Hampton was selected to the Pro Football Hall of Fame in 2002. He was inducted with Washington Redskins head coach George Allen, Oakland Raiders tight end Dave Casper, Buffalo Bills quarterback Jim Kelly and Pittsburgh Steelers wide receiver John Stallworth.

==Post-NFL==
Hampton is a co-host for the syndicated Pro Football Weekly television show which is approaching its 20th season on the air. The show is hosted by a panel, Pro Football Weekly publisher/editor Hub Arkush as well as Chicago sportscaster Pat Boyle, and former Bear Tom Waddle. Hampton was also a color commentator for NFL games on NBC in the early 1990s, and called XFL games for the network in 2001.

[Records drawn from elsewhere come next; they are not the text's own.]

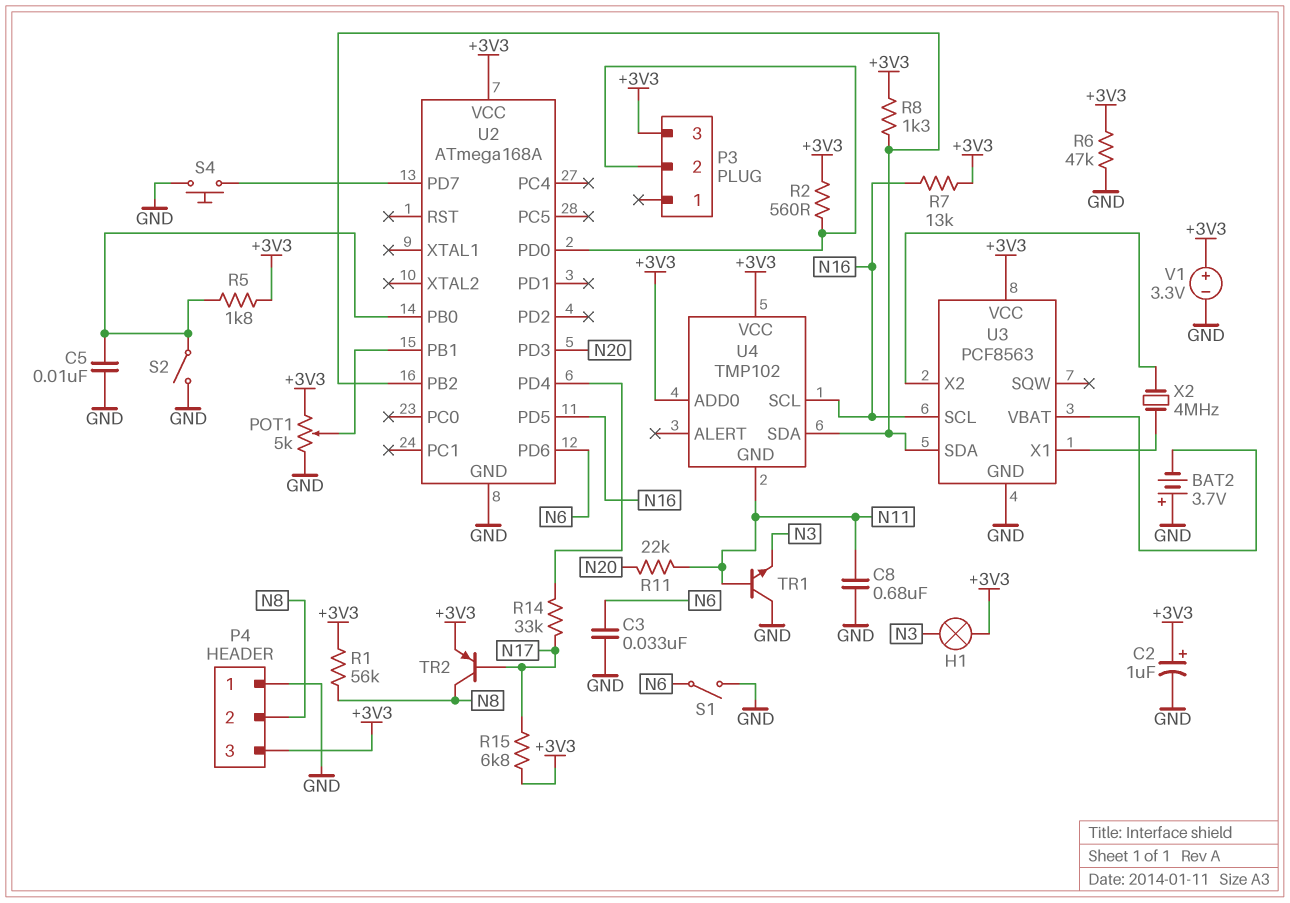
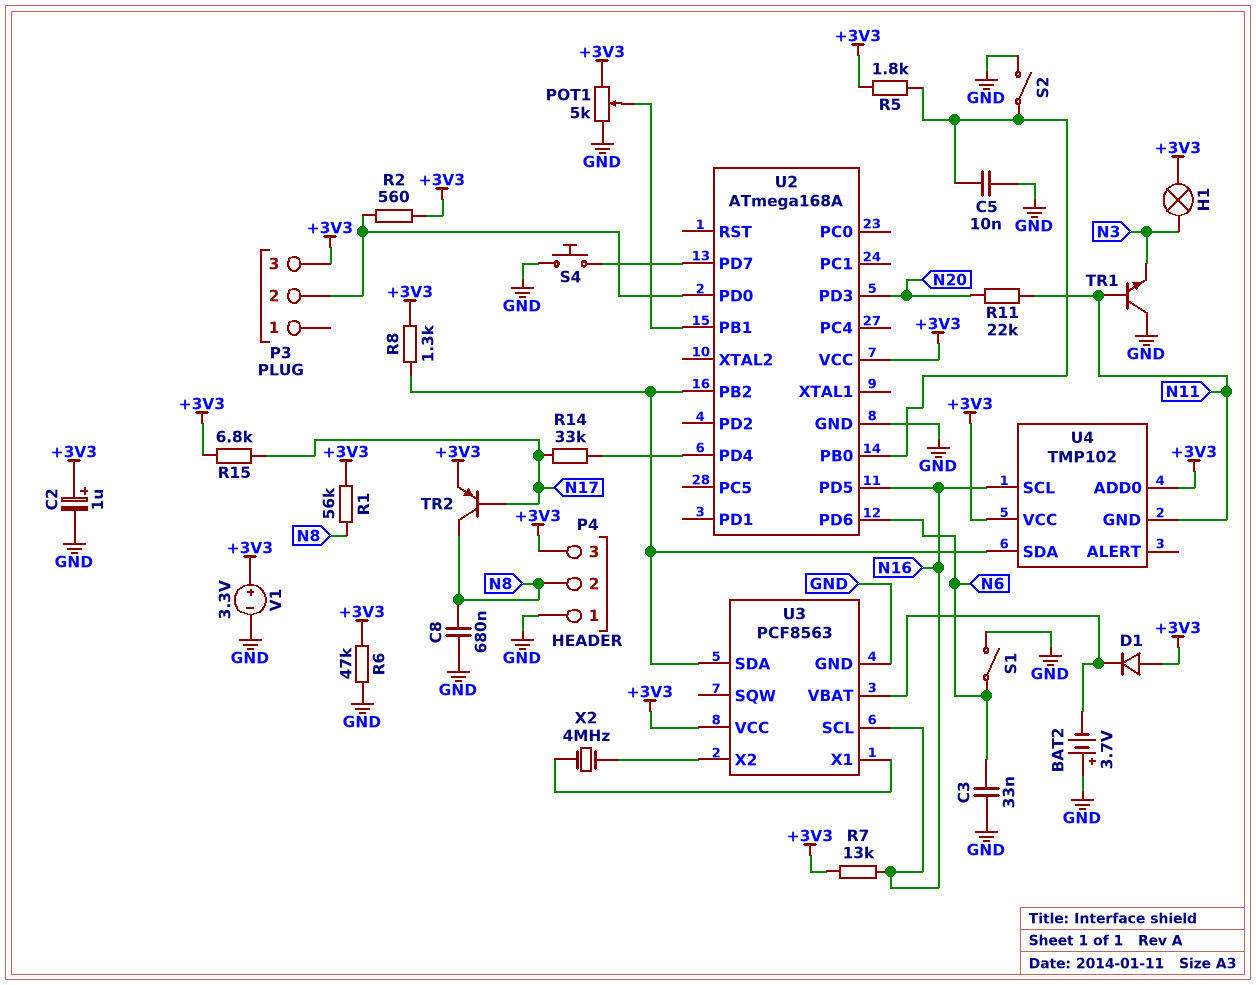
C8: 680nF (GND, N11) -> 680nF (GND, N8)
D1: none -> diode (A +3V3, K U3/VBAT)

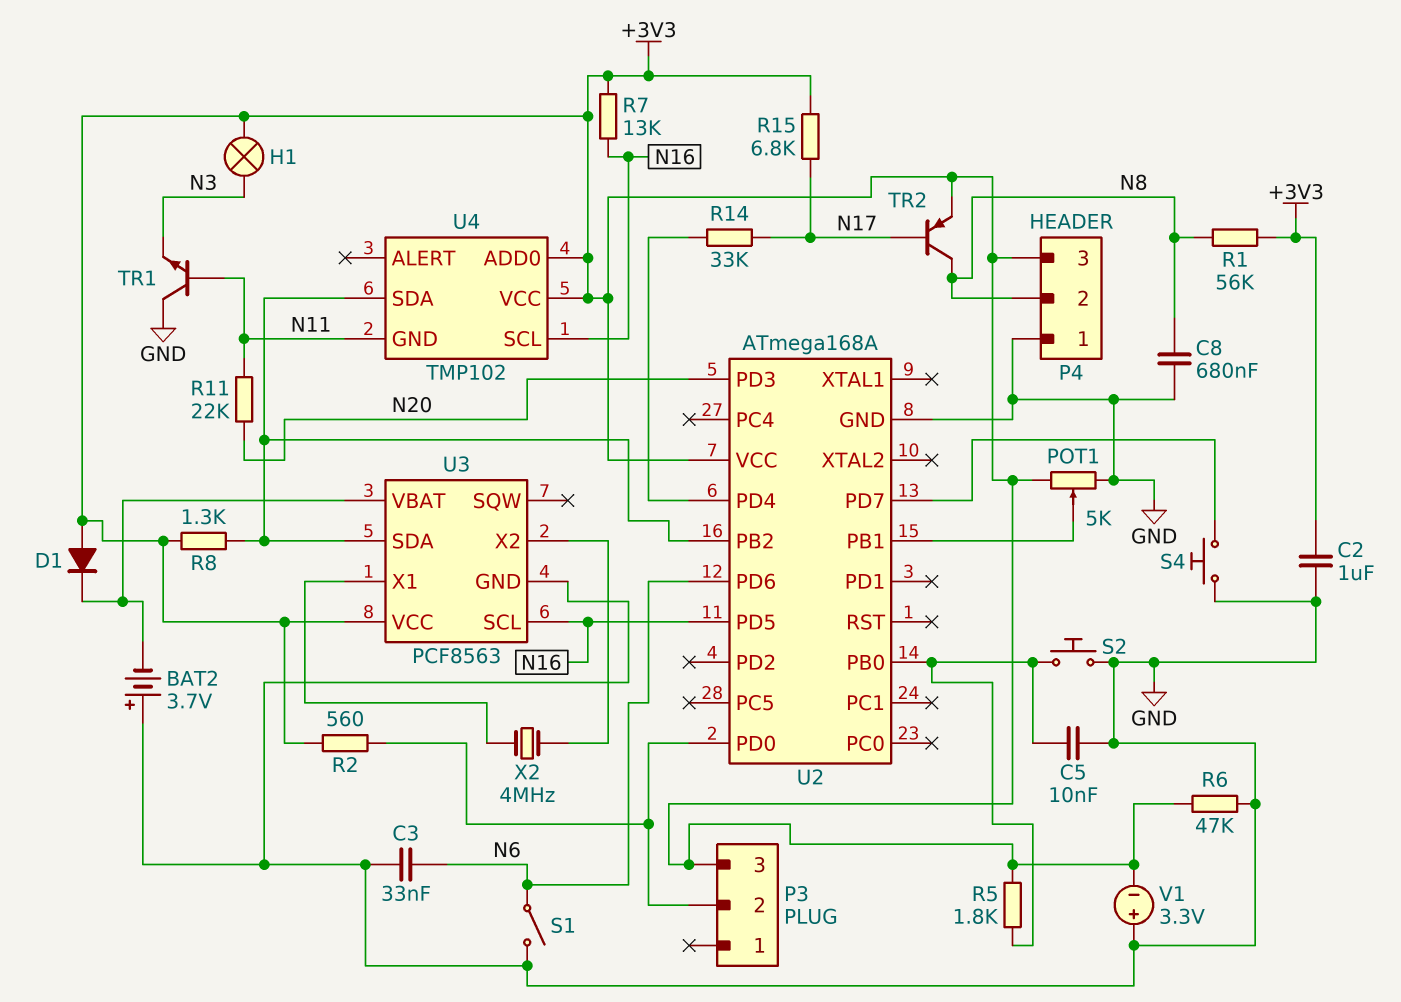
C2: 1uF (plus +3V3, minus GND) -> 1uF (+3V3, GND)
S2: switch (GND, U2/PB0) -> button (GND, U2/PB0)
V1: 3.3V (plus +3V3, minus GND) -> 3.3V (plus GND, minus +3V3)

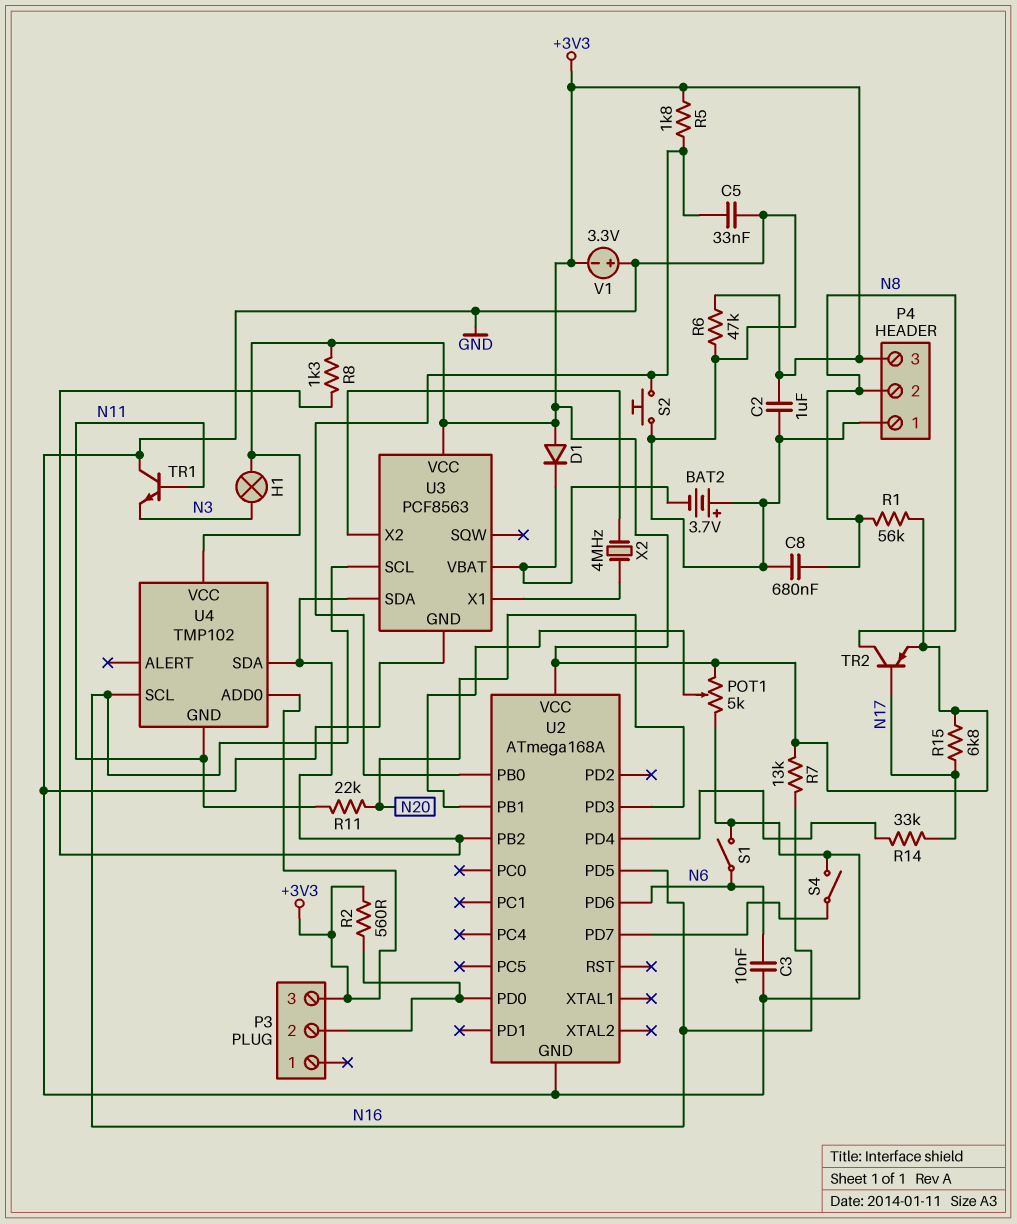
C3: 33nF (GND, N6) -> 10nF (GND, N6)
C5: 10nF (GND, U2/PB0) -> 33nF (GND, U2/PB0)
S4: button (GND, U2/PD7) -> switch (GND, U2/PD7)

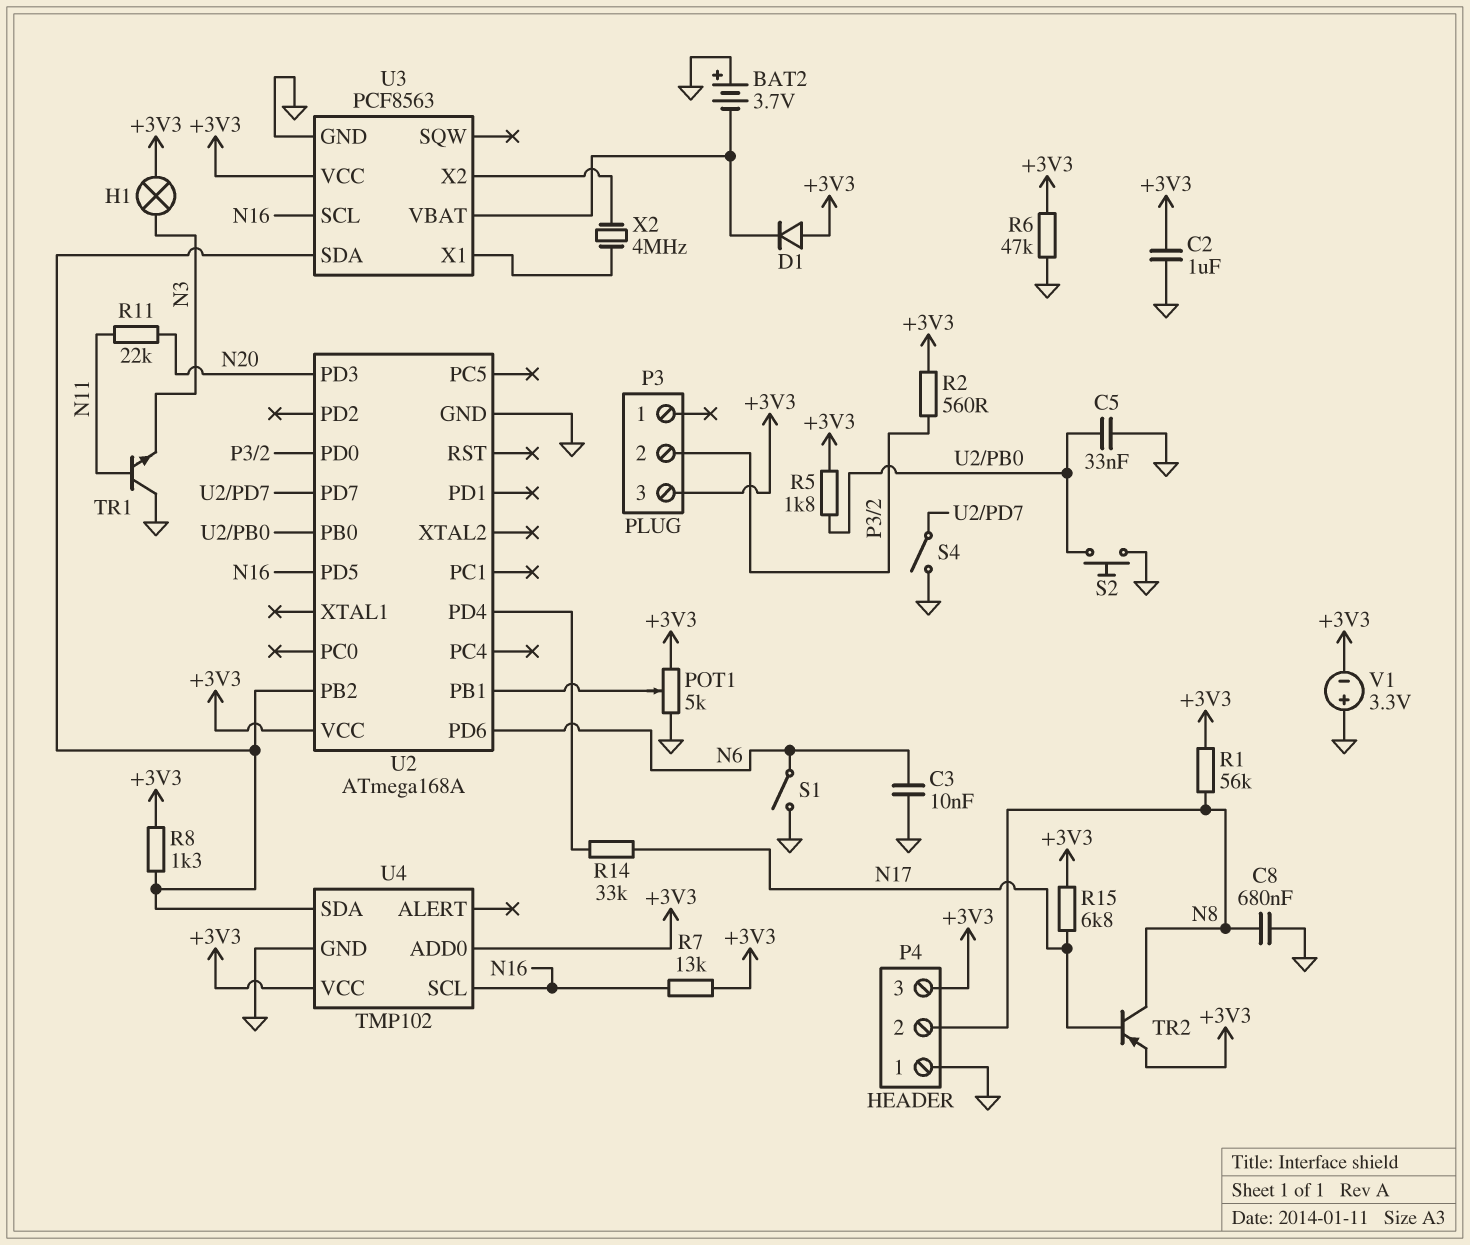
U4 pin GND: N11 -> GND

On May 22, 2002, Hampton was sentenced in Arkansas for his third DWI in six years. He received a sentence of one week in jail, a $1,000 fine, and was ordered to attend alcohol education courses. On November 20, 2021, Hampton was arrested in Winfield, Indiana on a charge of operating a vehicle while intoxicated. It was later reported that a toxicology report resulting from that arrest revealed a blood alcohol content of 0.189.

Hampton is part of a Miller Lite and Gridiron Greats promotion to raise funds for retired NFL players in need. He also participates in "One for the Kids" Annual Golf Tournament that raises funds for various charities that support children in the Chicago area.
Hampton has also been a spokesperson for companies such as Chevrolet and Firestone.

Hampton is also renowned for coining various catch phrases, such as: "de facto cream-of-the-class, if you will," "throw it against the pallet to see what sticks," and "hit that town like Hurricane Katrina." He later apologized for his Katrina comment.